RECORDS TO USE section start

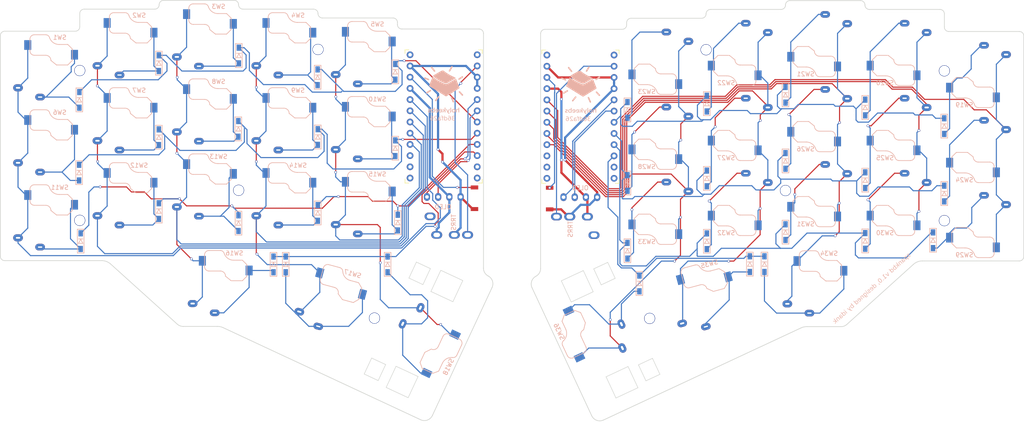
<source format=kicad_pcb>
(kicad_pcb (version 20221018) (generator pcbnew)

  (general
    (thickness 1.6)
  )

  (paper "A4")
  (title_block
    (title "span")
    (date "2023-08-14")
    (rev "1.0")
    (company "idank")
  )

  (layers
    (0 "F.Cu" signal)
    (31 "B.Cu" signal)
    (32 "B.Adhes" user "B.Adhesive")
    (33 "F.Adhes" user "F.Adhesive")
    (34 "B.Paste" user)
    (35 "F.Paste" user)
    (36 "B.SilkS" user "B.Silkscreen")
    (37 "F.SilkS" user "F.Silkscreen")
    (38 "B.Mask" user)
    (39 "F.Mask" user)
    (40 "Dwgs.User" user "User.Drawings")
    (41 "Cmts.User" user "User.Comments")
    (42 "Eco1.User" user "User.Eco1")
    (43 "Eco2.User" user "User.Eco2")
    (44 "Edge.Cuts" user)
    (45 "Margin" user)
    (46 "B.CrtYd" user "B.Courtyard")
    (47 "F.CrtYd" user "F.Courtyard")
    (48 "B.Fab" user)
    (49 "F.Fab" user)
  )

  (setup
    (stackup
      (layer "F.SilkS" (type "Top Silk Screen"))
      (layer "F.Paste" (type "Top Solder Paste"))
      (layer "F.Mask" (type "Top Solder Mask") (thickness 0.01))
      (layer "F.Cu" (type "copper") (thickness 0.035))
      (layer "dielectric 1" (type "core") (thickness 1.51) (material "FR4") (epsilon_r 4.5) (loss_tangent 0.02))
      (layer "B.Cu" (type "copper") (thickness 0.035))
      (layer "B.Mask" (type "Bottom Solder Mask") (thickness 0.01))
      (layer "B.Paste" (type "Bottom Solder Paste"))
      (layer "B.SilkS" (type "Bottom Silk Screen"))
      (copper_finish "None")
      (dielectric_constraints no)
    )
    (pad_to_mask_clearance 0.2)
    (aux_axis_origin 145.73 12.66)
    (pcbplotparams
      (layerselection 0x00010f0_ffffffff)
      (plot_on_all_layers_selection 0x0000000_00000000)
      (disableapertmacros false)
      (usegerberextensions true)
      (usegerberattributes false)
      (usegerberadvancedattributes false)
      (creategerberjobfile false)
      (dashed_line_dash_ratio 12.000000)
      (dashed_line_gap_ratio 3.000000)
      (svgprecision 6)
      (plotframeref false)
      (viasonmask false)
      (mode 1)
      (useauxorigin false)
      (hpglpennumber 1)
      (hpglpenspeed 20)
      (hpglpendiameter 15.000000)
      (dxfpolygonmode true)
      (dxfimperialunits true)
      (dxfusepcbnewfont true)
      (psnegative false)
      (psa4output false)
      (plotreference true)
      (plotvalue true)
      (plotinvisibletext false)
      (sketchpadsonfab false)
      (subtractmaskfromsilk false)
      (outputformat 1)
      (mirror false)
      (drillshape 0)
      (scaleselection 1)
      (outputdirectory "./gerber-right/")
    )
  )

  (net 0 "")
  (net 1 "row0")
  (net 2 "row1")
  (net 3 "Net-(D1-A)")
  (net 4 "row2")
  (net 5 "Net-(D2-A)")
  (net 6 "row3")
  (net 7 "Net-(D3-A)")
  (net 8 "Net-(D4-A)")
  (net 9 "Net-(D5-A)")
  (net 10 "Net-(D6-A)")
  (net 11 "Net-(D7-A)")
  (net 12 "Net-(D8-A)")
  (net 13 "Net-(D9-A)")
  (net 14 "Net-(D10-A)")
  (net 15 "Net-(D11-A)")
  (net 16 "Net-(D12-A)")
  (net 17 "Net-(D13-A)")
  (net 18 "Net-(D14-A)")
  (net 19 "Net-(D15-A)")
  (net 20 "Net-(D16-A)")
  (net 21 "GND")
  (net 22 "col0")
  (net 23 "col1")
  (net 24 "col2")
  (net 25 "col3")
  (net 26 "col4")
  (net 27 "Net-(D17-A)")
  (net 28 "Net-(D18-A)")
  (net 29 "data")
  (net 30 "SDA")
  (net 31 "SCL")
  (net 32 "reset")
  (net 33 "unconnected-(U1-TX-Pad1)")
  (net 34 "unconnected-(U1-B4-Pad11)")
  (net 35 "unconnected-(U1-B5-Pad12)")
  (net 36 "unconnected-(U1-B6-Pad13)")
  (net 37 "unconnected-(U1-B2-Pad14)")
  (net 38 "unconnected-(U1-B3-Pad15)")
  (net 39 "unconnected-(U1-RAW-Pad24)")
  (net 40 "unconnected-(J1-PadA)")
  (net 41 "VCC")
  (net 42 "row0_r")
  (net 43 "Net-(D19-A)")
  (net 44 "Net-(D20-A)")
  (net 45 "Net-(D21-A)")
  (net 46 "Net-(D22-A)")
  (net 47 "Net-(D23-A)")
  (net 48 "row1_r")
  (net 49 "Net-(D24-A)")
  (net 50 "Net-(D25-A)")
  (net 51 "Net-(D26-A)")
  (net 52 "Net-(D27-A)")
  (net 53 "Net-(D28-A)")
  (net 54 "row2_r")
  (net 55 "Net-(D29-A)")
  (net 56 "Net-(D30-A)")
  (net 57 "Net-(D31-A)")
  (net 58 "Net-(D32-A)")
  (net 59 "Net-(D33-A)")
  (net 60 "row3_r")
  (net 61 "Net-(D34-A)")
  (net 62 "Net-(D35-A)")
  (net 63 "Net-(D36-A)")
  (net 64 "data_r")
  (net 65 "unconnected-(J2-PadA)")
  (net 66 "SDA_r")
  (net 67 "SCL_r")
  (net 68 "reset_r")
  (net 69 "col0_r")
  (net 70 "col1_r")
  (net 71 "col2_r")
  (net 72 "col3_r")
  (net 73 "col4_r")
  (net 74 "unconnected-(U2-TX-Pad1)")
  (net 75 "unconnected-(U2-B4-Pad11)")
  (net 76 "unconnected-(U2-B5-Pad12)")
  (net 77 "unconnected-(U2-B6-Pad13)")
  (net 78 "unconnected-(U2-B2-Pad14)")
  (net 79 "unconnected-(U2-B3-Pad15)")
  (net 80 "unconnected-(U2-RAW-Pad24)")

  (footprint "keyswitches:Kailh_socket_PG1350_optional_oval_smaller_hotswap" (layer "F.Cu") (at 24.62 53.37))

  (footprint "keyswitches:Kailh_socket_PG1350_optional_oval_smaller_hotswap" (layer "F.Cu") (at 173.98661 105.598723 15))

  (footprint "kbd:ProMicro_v3" (layer "F.Cu") (at 147.094232 64.219998))

  (footprint "keyswitches:Kailh_socket_PG1350_optional_oval_smaller_hotswap" (layer "F.Cu") (at 202.552832 80.431998 180))

  (footprint "holykeebs:M2_HOLE" (layer "F.Cu") (at 87.61 48.48))

  (footprint "keyswitches:Kailh_socket_PG1350_optional_oval_smaller_hotswap" (layer "F.Cu") (at 89.186222 105.536725 -15))

  (footprint "keyswitches:Kailh_socket_PG1350_optional_oval_smaller_hotswap" (layer "F.Cu") (at 60.62 46.37))

  (footprint "keyswitches:Kailh_socket_PG1350_optional_oval_smaller_hotswap" (layer "F.Cu") (at 78.62 65.37))

  (footprint "kbd:MJ-4PP-9_1side" (layer "F.Cu") (at 138.362832 88.471998 90))

  (footprint "keyswitches:Kailh_socket_PG1350_optional_oval_smaller_hotswap" (layer "F.Cu") (at 220.552832 65.431998 180))

  (footprint "keyswitches:Kailh_socket_PG1350_optional_oval_smaller_hotswap" (layer "F.Cu") (at 184.552832 82.431998 180))

  (footprint "holykeebs:RSW_2PIN_SMD" (layer "F.Cu") (at 123.07 82.21 -90))

  (footprint "keyswitches:Kailh_socket_PG1350_optional_oval_smaller_hotswap" (layer "F.Cu") (at 60.62 80.37))

  (footprint "keyswitches:Kailh_socket_PG1350_optional_oval_smaller_hotswap" (layer "F.Cu") (at 220.552832 82.431998 180))

  (footprint "holykeebs:M2_HOLE" (layer "F.Cu") (at 100.4 109.37))

  (footprint "keyswitches:Kailh_socket_PG1350_2u_optional_oval" (layer "F.Cu") (at 151.026483 113.219869 115))

  (footprint "holykeebs:RSW_2PIN_SMD" (layer "F.Cu") (at 140.11 82.28 -90))

  (footprint "holykeebs:M2_HOLE" (layer "F.Cu") (at 69.62 80.39))

  (footprint "keyswitches:Kailh_socket_PG1350_optional_oval_smaller_hotswap" (layer "F.Cu") (at 166.552832 84.431998 180))

  (footprint "kbd:ProMicro_v3" (layer "F.Cu") (at 116.0786 64.158))

  (footprint "kbd:OLED_1side" (layer "F.Cu") (at 143.25 81.96))

  (footprint "keyswitches:Kailh_socket_PG1350_optional_oval_smaller_hotswap" (layer "F.Cu") (at 42.62 65.37))

  (footprint "keyswitches:Kailh_socket_PG1350_optional_oval_smaller_hotswap" (layer "F.Cu") (at 238.552832 70.431998 180))

  (footprint "holykeebs:M2_HOLE_NPH" (layer "F.Cu") (at 122.139956 93.589999))

  (footprint "keyswitches:Kailh_socket_PG1350_optional_oval_smaller_hotswap" (layer "F.Cu") (at 238.552832 53.431998 180))

  (footprint "kbd:MJ-4PP-9_1side" (layer "F.Cu") (at 124.81 88.41 -90))

  (footprint "keyswitches:Kailh_socket_PG1350_optional_oval_smaller_hotswap" (layer "F.Cu") (at 42.62 82.37))

  (footprint "keyswitches:Kailh_socket_PG1350_optional_oval_smaller_hotswap" (layer "F.Cu") (at 96.62 50.37))

  (footprint "holykeebs:M2_HOLE_NPH" (layer "F.Cu") (at 109.872756 87.297999))

  (footprint "keyswitches:Kailh_socket_PG1350_optional_oval_smaller_hotswap" (layer "F.Cu") (at 166.552832 67.431998 180))

  (footprint "keyswitches:Kailh_socket_PG1350_2u_optional_oval" (layer "F.Cu") (at 112.146349 113.157871 -115))

  (footprint "keyswitches:Kailh_socket_PG1350_optional_oval_smaller_hotswap" (layer "F.Cu")
    (tstamp aec2e882-1189-43a8-bdf0-13be4ee4869a)
    (at 24.62 70.37)
    (descr "Kailh \"Choc\" PG1350 keyswitch with
... [990381 chars truncated]
</source>
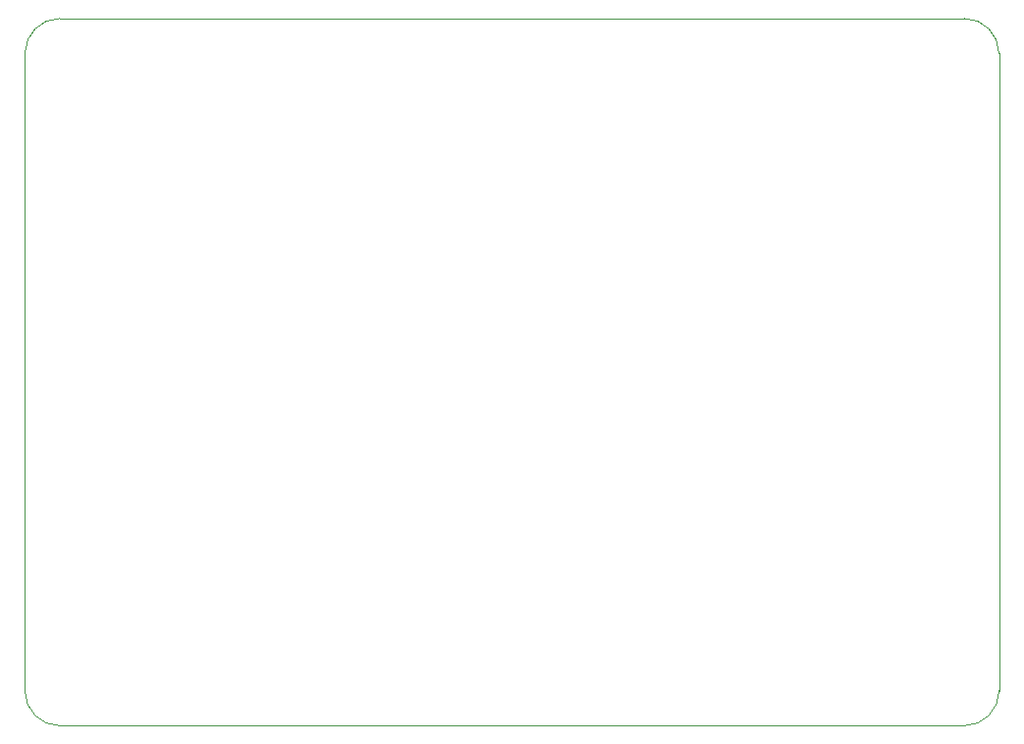
<source format=gbr>
%TF.GenerationSoftware,KiCad,Pcbnew,7.0.9*%
%TF.CreationDate,2023-11-21T21:31:42+09:00*%
%TF.ProjectId,celeron_kb_1,63656c65-726f-46e5-9f6b-625f312e6b69,rev?*%
%TF.SameCoordinates,Original*%
%TF.FileFunction,Profile,NP*%
%FSLAX46Y46*%
G04 Gerber Fmt 4.6, Leading zero omitted, Abs format (unit mm)*
G04 Created by KiCad (PCBNEW 7.0.9) date 2023-11-21 21:31:42*
%MOMM*%
%LPD*%
G01*
G04 APERTURE LIST*
%TA.AperFunction,Profile*%
%ADD10C,0.100000*%
%TD*%
G04 APERTURE END LIST*
D10*
X170000000Y-53000000D02*
X170000000Y-108000000D01*
X167000000Y-111000000D02*
G75*
G03*
X170000000Y-108000000I0J3000000D01*
G01*
X86000000Y-108000000D02*
X86000000Y-53000000D01*
X170000000Y-53000000D02*
G75*
G03*
X167000000Y-50000000I-3000000J0D01*
G01*
X89000000Y-50000000D02*
X167000000Y-50000000D01*
X89000000Y-50000000D02*
G75*
G03*
X86000000Y-53000000I0J-3000000D01*
G01*
X89000000Y-111000000D02*
X167000000Y-111000000D01*
X86000000Y-108000000D02*
G75*
G03*
X89000000Y-111000000I3000000J0D01*
G01*
M02*

</source>
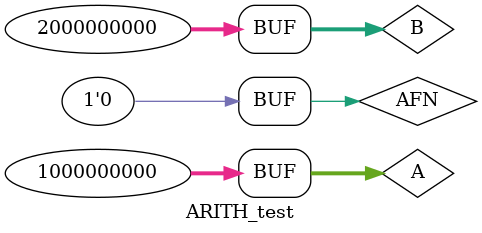
<source format=v>
 


module ARITH_test;

	// Inputs
	reg [31:0] A;
	reg [31:0] B;
	reg AFN;

	// Outputs
	wire [31:0] S;
	wire Z;
	wire V;
	wire N;

	// Instantiate the Unit Under Test (UUT)
	ARITH uut (
		.A(A), 
		.B(B), 
		.AFN(AFN), 
		.S(S), 
		.Z(Z), 
		.V(V), 
		.N(N)
	);

	initial begin
		// Initialize Inputs
		A = 0;
		B = 0;
		AFN = 0;

		// Wait 100 ns for global reset to finish
		#100;
        	end
      initial 
		begin
		
		#10 A=32'd10000      ; B=32'd221         ; AFN=1'd1;
		#10 A=32'd100000     ; B=32'd32457       ; AFN=1'd0;
		#10 A=32'd1002340    ; B=32'd1234221     ; AFN=1'd1;
		#10 A=32'd112000     ; B=32'd54321       ; AFN=1'd0;
		#10 A=32'd10000      ; B=32'd10000       ; AFN=1'd1;
		#10 A=32'd1000000000 ; B=32'd2000000000  ; AFN=1'd1;
		#10 A=32'd1000000000 ; B=32'd2000000000  ; AFN=1'd0;
		end
       endmodule


</source>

RECORDS TO USE section end

# TASK PROMPT:
Look back at the entries above. Retype the line with "4.5) (loss_tangent 0.02))", the line with "(mirror false)", and all lines in between.

# TASK OUTPUT:
      (layer "dielectric 1" (type "core") (thickness 1.51) (material "FR4") (epsilon_r 4.5) (loss_tangent 0.02))
      (layer "B.Cu" (type "copper") (thickness 0.035))
      (layer "B.Mask" (type "Bottom Solder Mask") (thickness 0.01))
      (layer "B.Paste" (type "Bottom Solder Paste"))
      (layer "B.SilkS" (type "Bottom Silk Screen"))
      (copper_finish "None")
      (dielectric_constraints no)
    )
    (pad_to_mask_clearance 0.2)
    (aux_axis_origin 145.73 12.66)
    (pcbplotparams
      (layerselection 0x00010f0_ffffffff)
      (plot_on_all_layers_selection 0x0000000_00000000)
      (disableapertmacros false)
      (usegerberextensions true)
      (usegerberattributes false)
      (usegerberadvancedattributes false)
      (creategerberjobfile false)
      (dashed_line_dash_ratio 12.000000)
      (dashed_line_gap_ratio 3.000000)
      (svgprecision 6)
      (plotframeref false)
      (viasonmask false)
      (mode 1)
      (useauxorigin false)
      (hpglpennumber 1)
      (hpglpenspeed 20)
      (hpglpendiameter 15.000000)
      (dxfpolygonmode true)
      (dxfimperialunits true)
      (dxfusepcbnewfont true)
      (psnegative false)
      (psa4output false)
      (plotreference true)
      (plotvalue true)
      (plotinvisibletext false)
      (sketchpadsonfab false)
      (subtractmaskfromsilk false)
      (outputformat 1)
      (mirror false)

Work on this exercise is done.